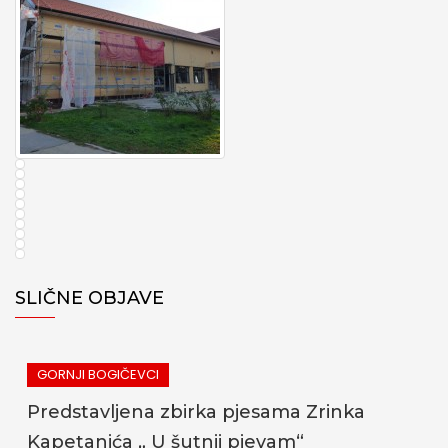
SLIČNE OBJAVE
GORNJI BOGIČEVCI
Predstavljena zbirka pjesama Zrinka
Z
Kapetanića „ U šutnji pjevam“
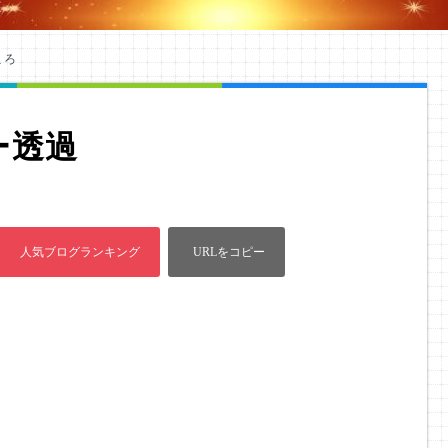
ころ
ー透過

(Exercise goal) Without the pictures, restate all of the entries above verbatim.

(Answer for this exercise)
SLIČNE OBJAVE
GORNJI BOGIČEVCI
Predstavljena zbirka pjesama Zrinka
Z
Kapetanića „ U šutnji pjevam“
ころ
ー透過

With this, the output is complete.